Other People's Money Part II

A couple of days ago, I wrote an AT blog post on a New York Times story about the Stimulus bill’s failure to stop a “green” company from going through major lay-offs.

On Monday The New York Times ran a story on how the Stimulus has “failed to prevent the most extensive school layoffs in several decades.” The Times went on:

Children are returning to classrooms across the nation during one of the most tumultuous periods in American education, in which many thousands of teachers and other school workers — no one yet knows how many — were laid off in dozens of states because of plummeting state and local revenue.

Since most K-12 funding comes from local sources, individuals have greater power to decide the amount and use of school funds, a fact the Times laments:

In Ohio, students in the South-Western City district south of Columbus returned to schools with no sports, cheerleading or band, all cut after residents voted down a property tax increase.

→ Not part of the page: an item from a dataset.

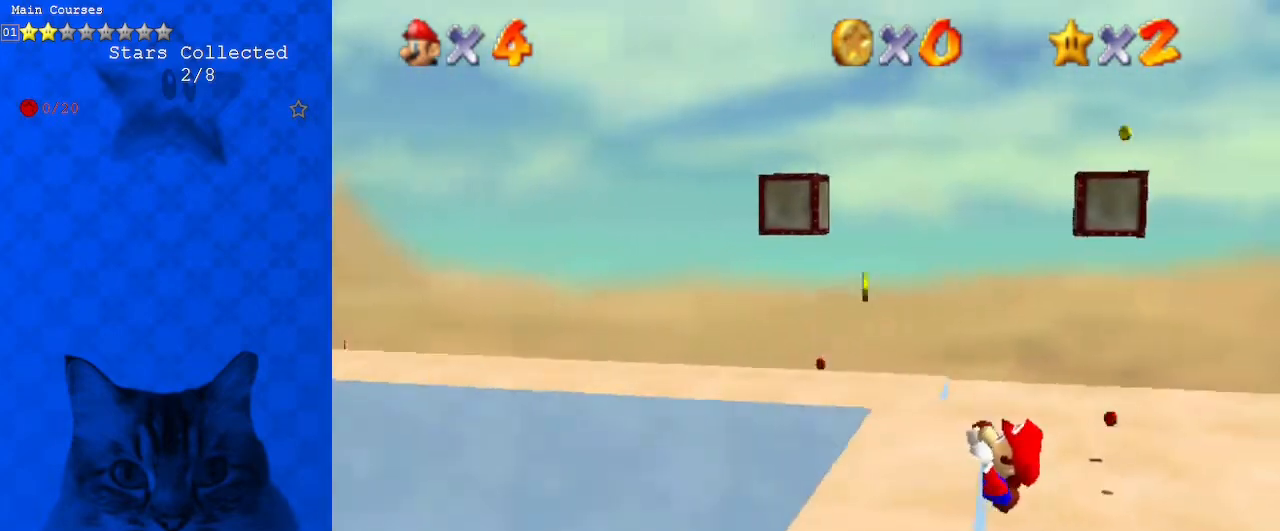
{"keys": [], "events": []}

Under the implicit assumption that local residents don’t know what’s best for them and their children, Obama and the Congress dedicated $100 billion of the Stimulus to school funding. But that money hasn’t been enough to prevent extensive school lay-offs.

In both public and private sectors, Obama’s big plans have fallen short or completely flat. Even after spending trillions, the president couldn’t make his promises come true. The late Milton Friedman explained why:

There's been one underlying basic fallacy in this whole set of… [economic] measures, and that is the fallacy…that it is feasible and possible to do good with other people's money.